Apollo s’immobilizzò, sorpreso, e la sorella prese a fare come gli aveva preannunciato: lo baciava ripetutamente, su entrambe le guance.
E quando lui le sentì bagnate, le toccò con la punta delle dita, incredulo.
“Dunque è questo” si chiese, “che gli esseri umani provano dopo aver pianto?
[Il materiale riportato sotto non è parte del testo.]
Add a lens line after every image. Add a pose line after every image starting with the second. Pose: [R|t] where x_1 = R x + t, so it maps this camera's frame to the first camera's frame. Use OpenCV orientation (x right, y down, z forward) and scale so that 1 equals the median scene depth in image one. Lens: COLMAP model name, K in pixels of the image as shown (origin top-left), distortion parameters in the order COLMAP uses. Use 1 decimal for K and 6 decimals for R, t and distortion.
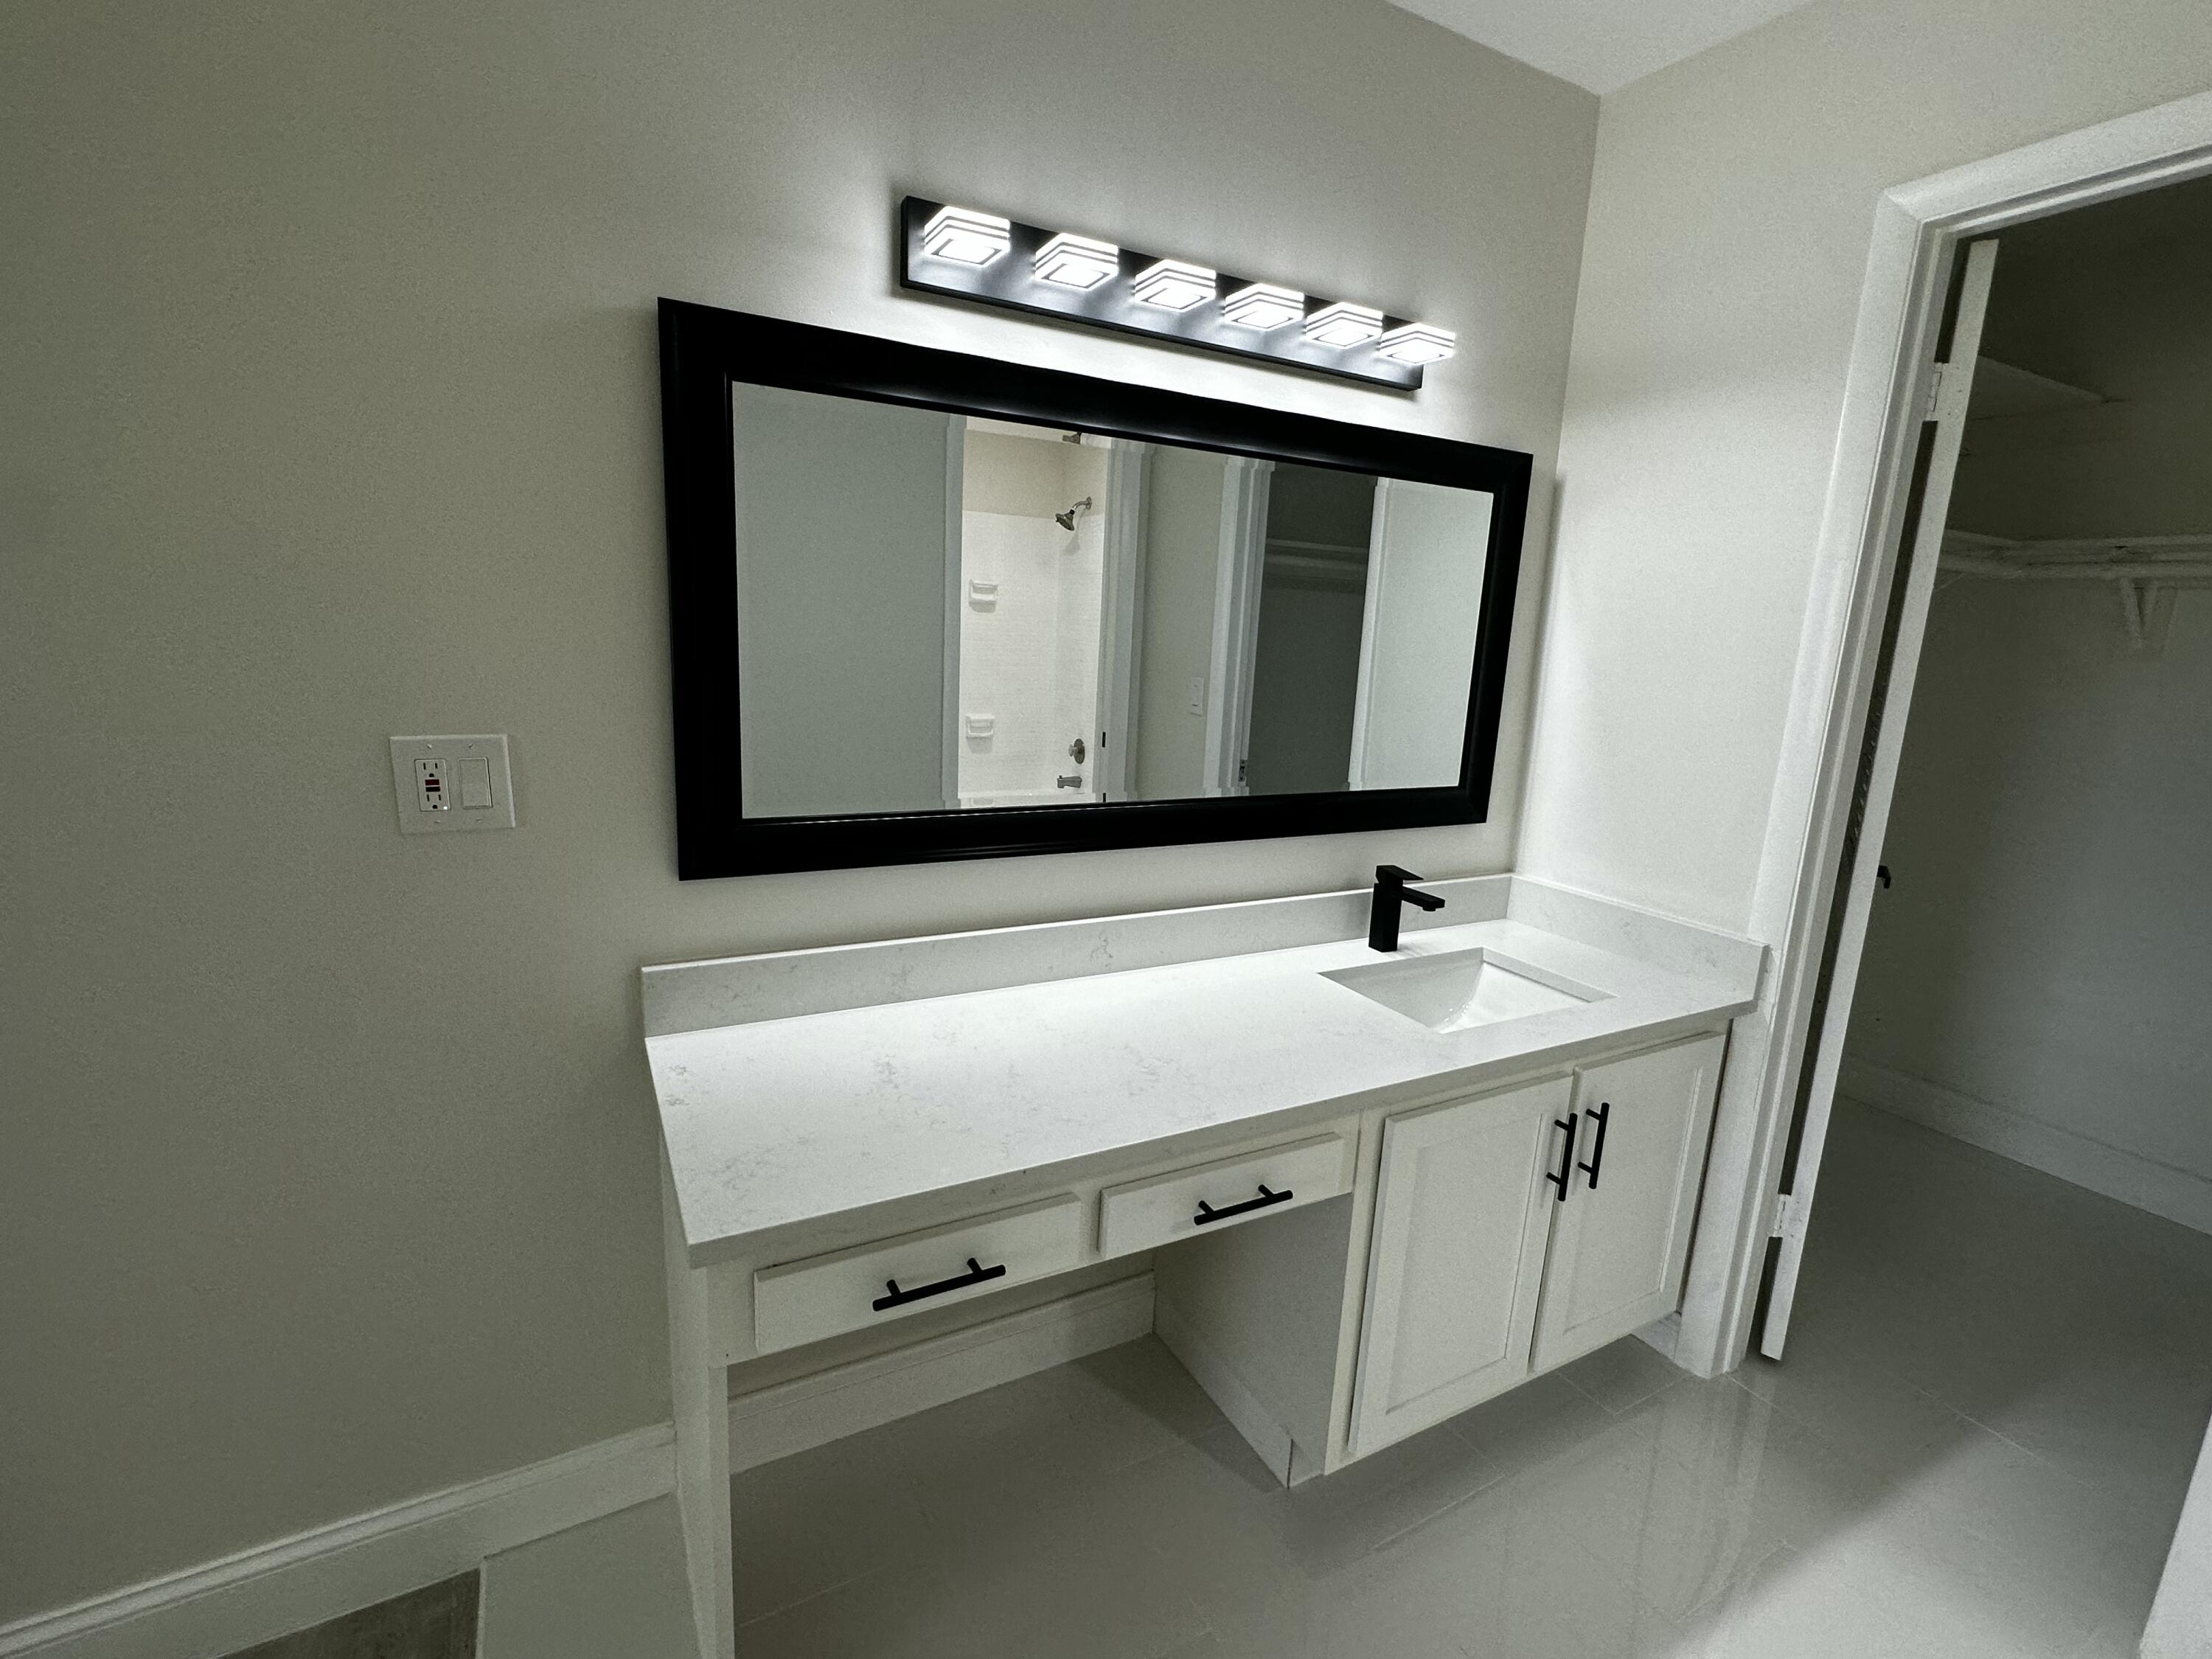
lens RADIAL K [[1020.2, 0, 1106.0], [0, 1020.2, 829.5], [0, 0, 1]] dist [-0.002012, -0.000125]
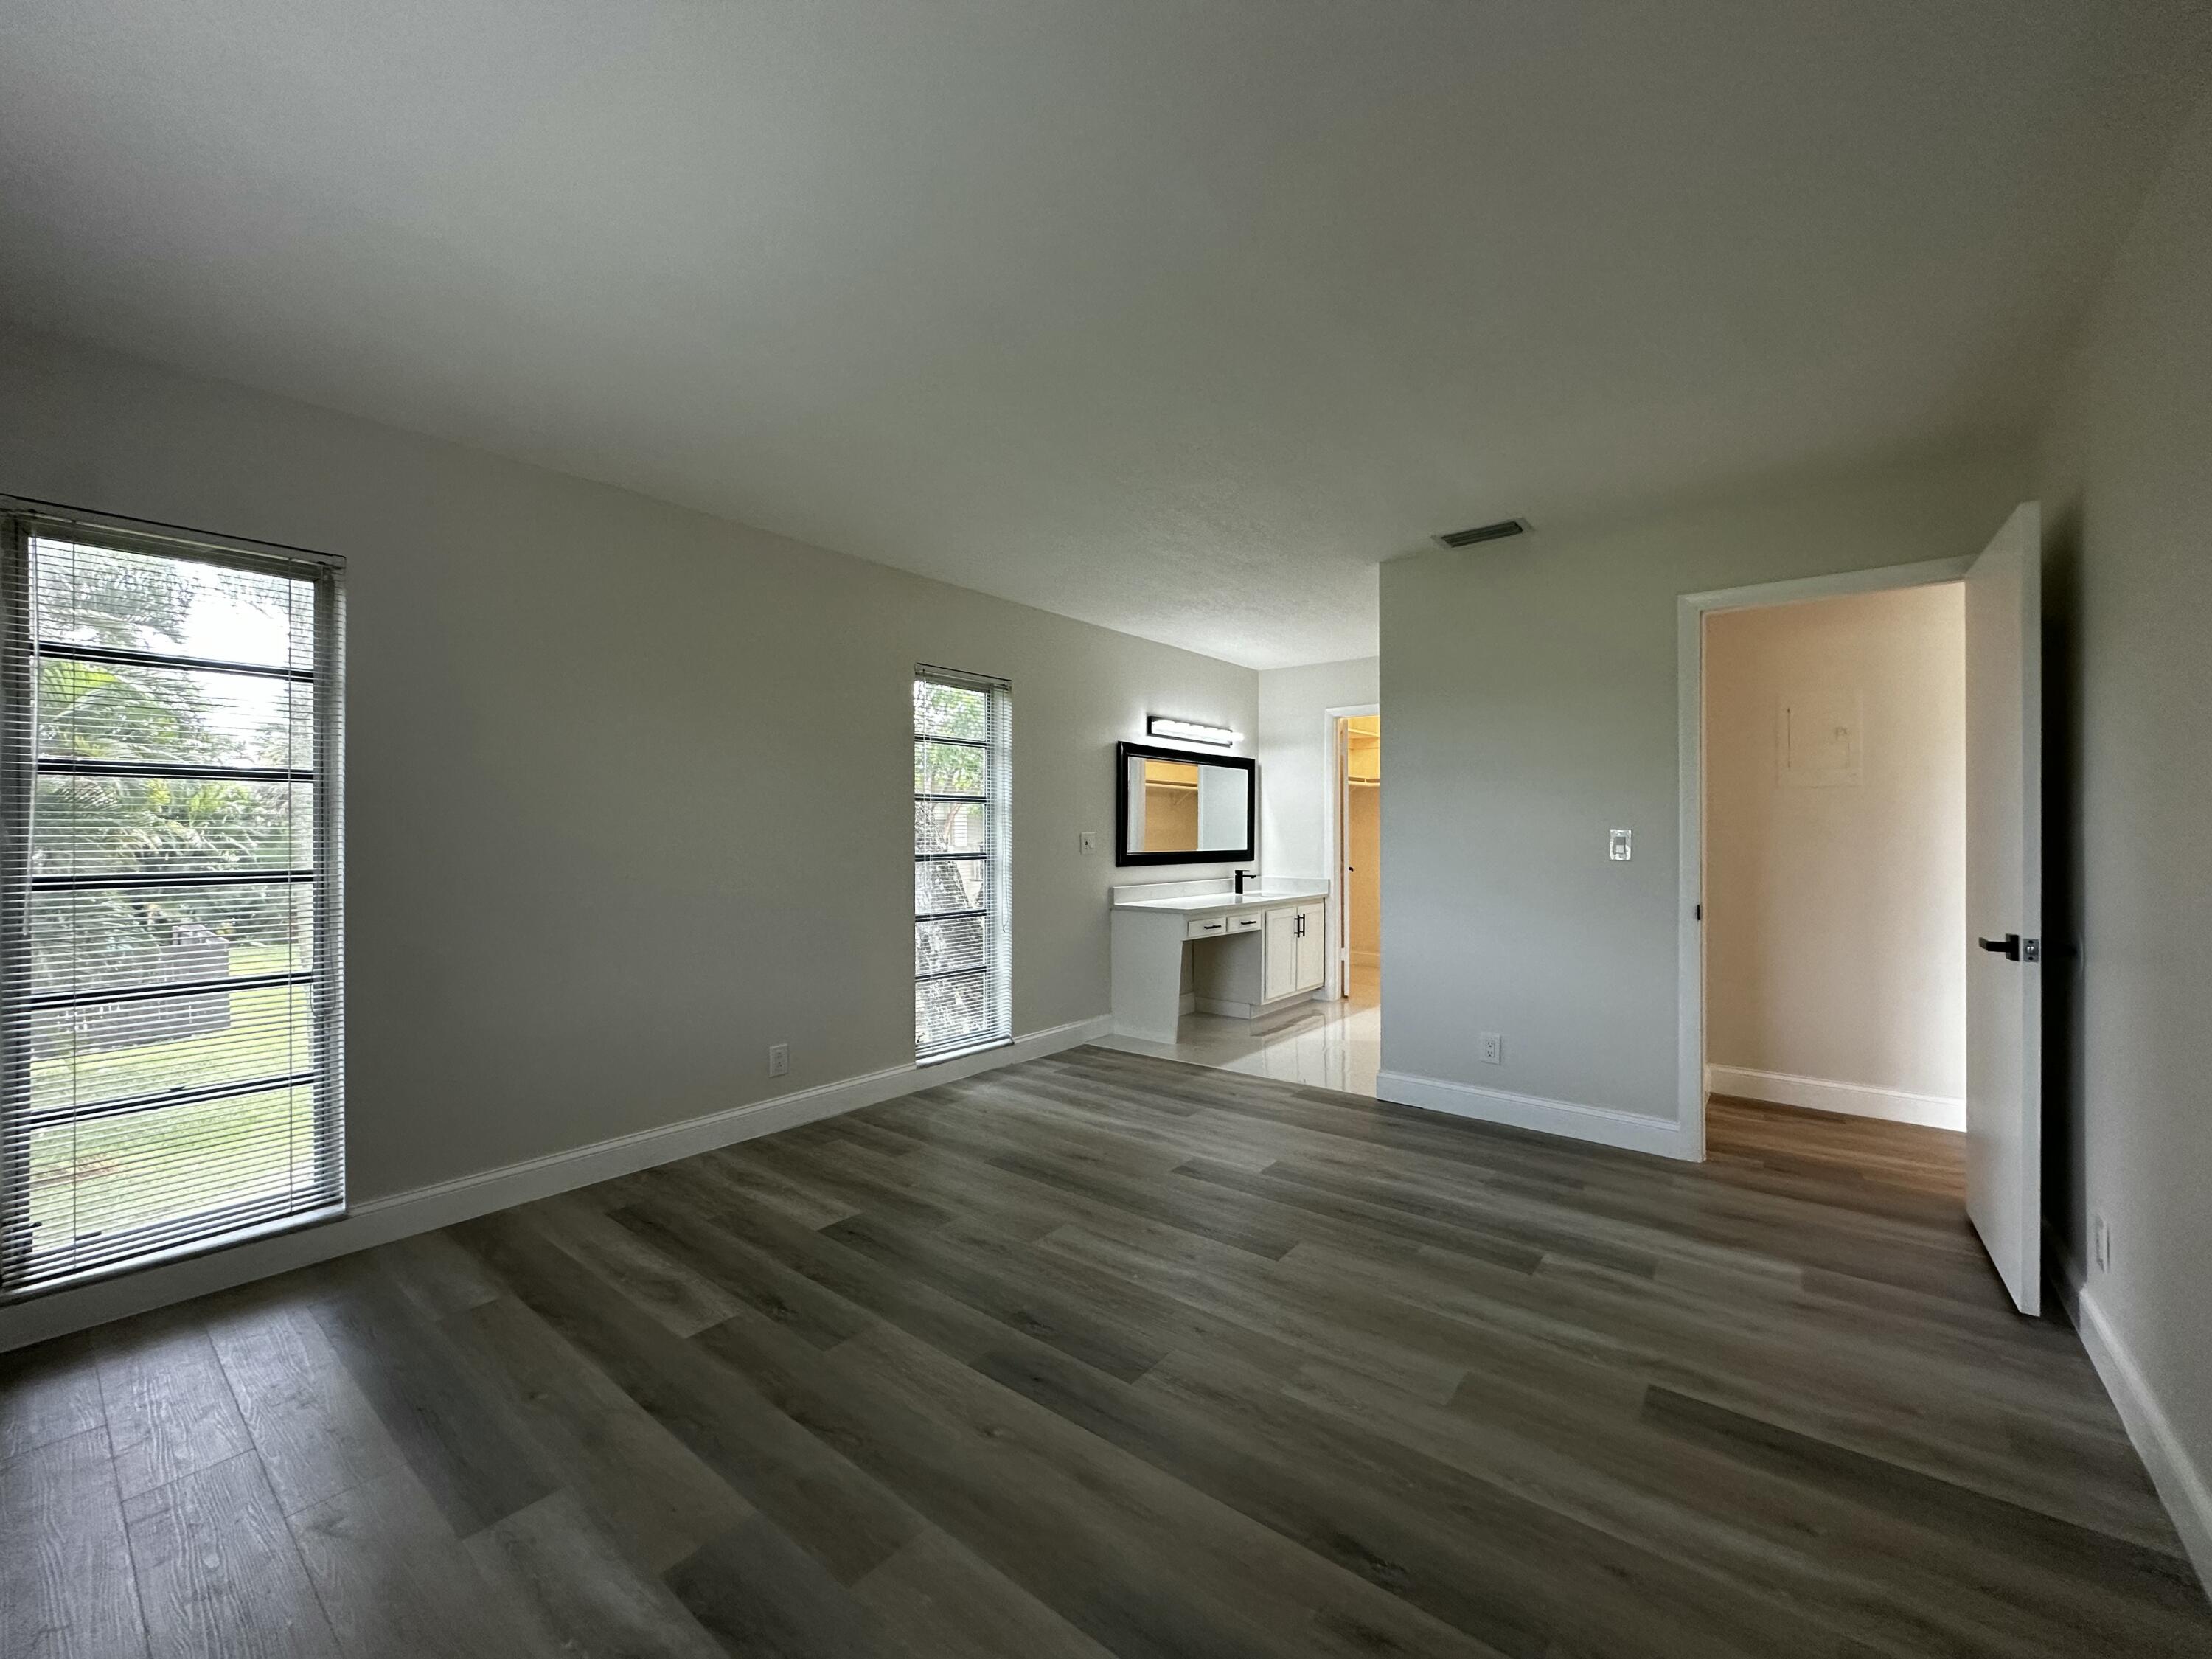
lens RADIAL K [[885.6, 0, 1106.0], [0, 885.6, 829.5], [0, 0, 1]] dist [-0.004095, 0.001046]
pose [[0.925029, -0.044748, 0.377252, -1.454395], [0.118965, 0.977213, -0.175791, 0.426163], [-0.360789, 0.207491, 0.909274, -1.872446]]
Sì, la mia tristezza è ancora un terribile macigno, ma… è mai possibile?… mi par d’esser più leggero…”
Così abbracciò Diana, in un tacito ringraziamento.
Lei osservò quel bel volto ancora disperato, ma spoglio della furia che l’aveva arroventato poc’anzi.
«Presto dovrò guidare il carro della luna» gli sussurrò, lasciando una domanda implicita nel silenzio che seguì.
«E quando terminerai il tuo percorso» disse Apollo, sommessamente, «quando sarà tempo che il sole sorga, il sole sorgerà».
Tacque un attimo, stringendo le labbra mentre pensava.
Forse, si disse Diana, rivedeva nella propria mente il corpo di suo figlio che veniva sbalzato dal carro, e i suoi capelli in fiamme…
«È già trascorso un dì d’oscurità, per Fetonte» riprese Apollo. «Ora ci sarà il sole per la sua terra».
Sì, pensò Diana, osservandolo mentre si alzavano, in suo fratello c’era ancora molto dolore… Probabilmente, altra sofferenza e altra rabbia sarebbero scaturite dal suo cuore, quando avrebbe tenuto tra le mani le redini dei suoi destrieri alati… Forse, avrebbe accusato quei cavalli della morte del figlio, li avrebbe frustrati con maggior furia… E con dolore – dolore, sì, suo fratello soffriva ancora…
Diana strinse i denti.
Poco male. In lei c’era tutta la tenacia e la determinazione di aiutarlo a guarire, a star di nuovo bene.